Making my own granola for the week ahead is my new favourite weekend activity. Last weeks was chocolate and orange, this weeks is a beaufitul pink and sweet mulberry and quince jam granola. It is a little sour, a little chewy, a little sweet and very crunchy! The perfect granola. The eggs add a good punch of protein with over 10 grams per serve. The iron content is also high which makes this granola the perfect go to for vegetarians and those watching their nutrition.
Ingredients 130 grams dried Mulberries
150 grams (half a jar) quince jam 4 cups of rolled oats
25 grams sesame seeds
1 cup shredded coconut
100 grams raw almonds
pinch of salt
3 grams cinnamon
Place the oats, coconut, sesame seeds, cinnamon and quince jam in a large bowl and combine.

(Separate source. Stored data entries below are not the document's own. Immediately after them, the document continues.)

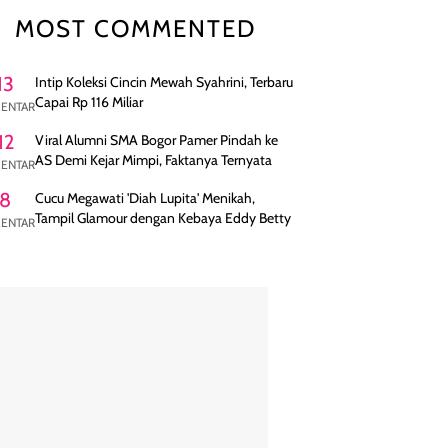
MOST COMMENTED
13
Intip Koleksi Cincin Mewah Syahrini, Terbaru
Capai Rp 116 Miliar
ENTAR
12
Viral Alumni SMA Bogor Pamer Pindah ke
AS Demi Kejar Mimpi, Faktanya Ternyata
ENTAR
8
Cucu Megawati 'Diah Lupita' Menikah,
Tampil Glamour dengan Kebaya Eddy Betty
ENTAR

In a separate bowl whisk the eggs and then pour into the muesli bowl.
Pour the mixture onto 2 lined baking trays and disperse evenly.
Bake in the oven at 180C for 40-50 minutes. If you like your granola in big clusters like me use a spatula to flip the granola over at the 20 minute mark. If you like it all crumbly then stir with a wooden spoon every 10 minutes or so.
After 20 minutes remove from the oven and stir through the mulberries and chopped almonds then return to the oven. Adding them later stops them from burning.
Remove once the granola is crisp and a gorgeous golden brown.
NOTES: If quinces arent in season and you havent made jam then apple sauce can be subsituted.
To make vegan omit eggs and use 2 tbsp of coconut oil for crunch.